**本文抜粋**
=======

甲状腺乳頭癌の話23 終わりは始まり
甲状腺切除手術が終わった後、血圧上昇のため、身動きの取れない一夜を過ごしました。
一夜といっても、全身麻酔の副作用と思われる頭痛と、ネガティブ思考のため、ほとんど眠れませんでしたが…。
でも、朝になり、血圧が下がったのです。
ようやく、です。
そして「もう、起き上がっていいですよ」という看護師さんの言葉は、身体的にも精神的にも、私に開放感をもたらしてくれたのでした。
ほとんどの患者さんは、切除手術後は3時間の安静のみで起き上がれるそうで、頭痛も早めに引いていくそうです。
先生曰く、まれに「かくれ高血圧」の人が、私のように上昇することもあるようで、頭痛については全身麻酔以外の事情によるかもしれない、とのことでした。
考えられるのは、肩こりや、少し風邪をひいていたか、等と推測しました。
つまり、手術後12時間も動けなくなったのは、だいぶ特殊なケースだったようです。
日頃の体質は、思わぬ形で影響するのだと、実感したのでした。

=======

データ記録:
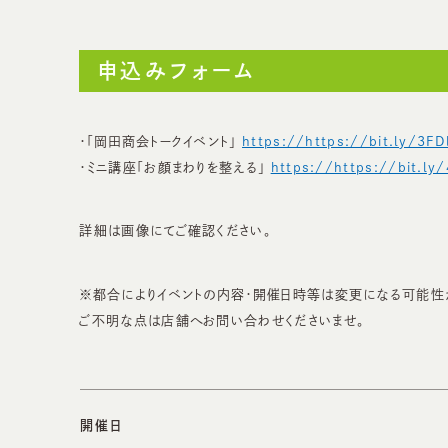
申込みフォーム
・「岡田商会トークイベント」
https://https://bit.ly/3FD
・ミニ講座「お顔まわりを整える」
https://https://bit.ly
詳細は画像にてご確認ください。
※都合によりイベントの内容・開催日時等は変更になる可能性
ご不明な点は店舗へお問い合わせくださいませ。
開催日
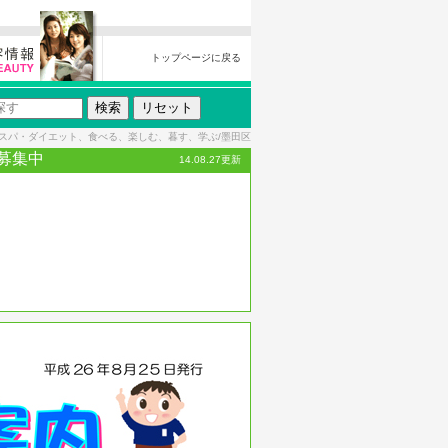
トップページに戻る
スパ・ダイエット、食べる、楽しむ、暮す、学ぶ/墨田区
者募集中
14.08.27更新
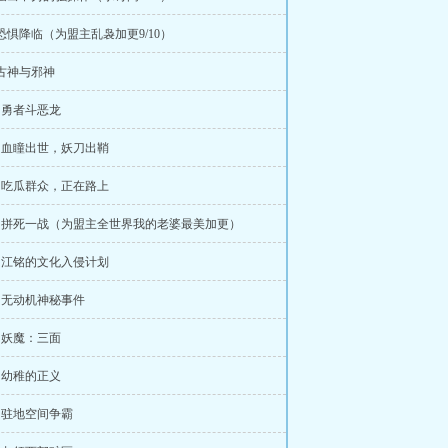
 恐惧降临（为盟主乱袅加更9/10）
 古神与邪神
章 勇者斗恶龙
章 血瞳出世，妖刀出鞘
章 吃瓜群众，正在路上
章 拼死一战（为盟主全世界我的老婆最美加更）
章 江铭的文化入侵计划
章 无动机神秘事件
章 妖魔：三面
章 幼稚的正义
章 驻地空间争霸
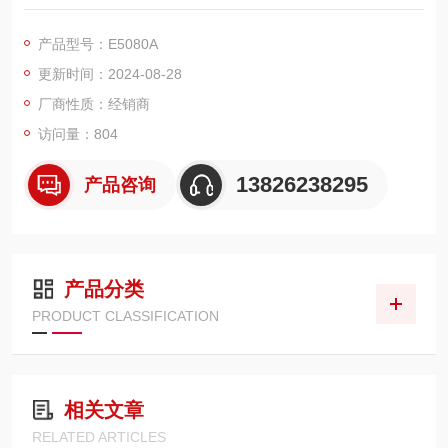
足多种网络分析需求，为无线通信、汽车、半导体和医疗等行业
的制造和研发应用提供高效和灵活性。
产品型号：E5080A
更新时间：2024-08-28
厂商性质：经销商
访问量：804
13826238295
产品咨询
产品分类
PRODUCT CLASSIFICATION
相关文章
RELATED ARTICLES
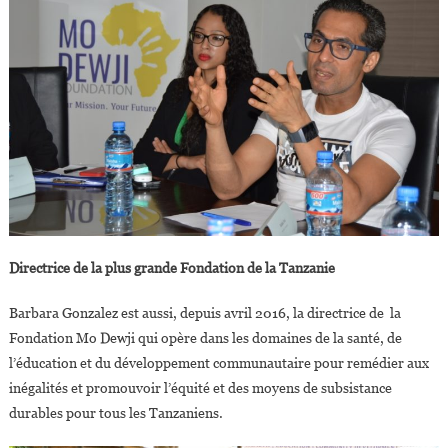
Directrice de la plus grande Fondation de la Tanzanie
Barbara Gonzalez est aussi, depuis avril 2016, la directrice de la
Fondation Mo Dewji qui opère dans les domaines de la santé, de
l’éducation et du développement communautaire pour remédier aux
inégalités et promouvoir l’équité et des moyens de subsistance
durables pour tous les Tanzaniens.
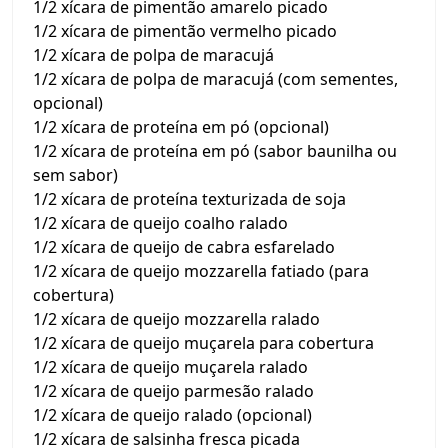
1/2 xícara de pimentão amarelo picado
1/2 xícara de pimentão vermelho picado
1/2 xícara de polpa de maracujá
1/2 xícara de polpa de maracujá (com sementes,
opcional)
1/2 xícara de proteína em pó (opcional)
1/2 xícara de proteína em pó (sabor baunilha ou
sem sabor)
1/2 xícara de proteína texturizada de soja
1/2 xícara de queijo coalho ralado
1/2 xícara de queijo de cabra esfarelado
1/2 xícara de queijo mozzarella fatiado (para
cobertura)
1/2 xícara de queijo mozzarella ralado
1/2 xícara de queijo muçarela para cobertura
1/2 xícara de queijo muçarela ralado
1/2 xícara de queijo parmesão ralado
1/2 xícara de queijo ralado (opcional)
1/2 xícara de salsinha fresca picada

=======

**演習のねらい**
本文抜粋によると、ほとんどの患者は切除手術後、どれだけの安静で起き上がれるとされているか。 本文抜粋に書かれている内容だけを根拠にしなさい。

**解答**
3時間の安静のみで起き上がれるとされている。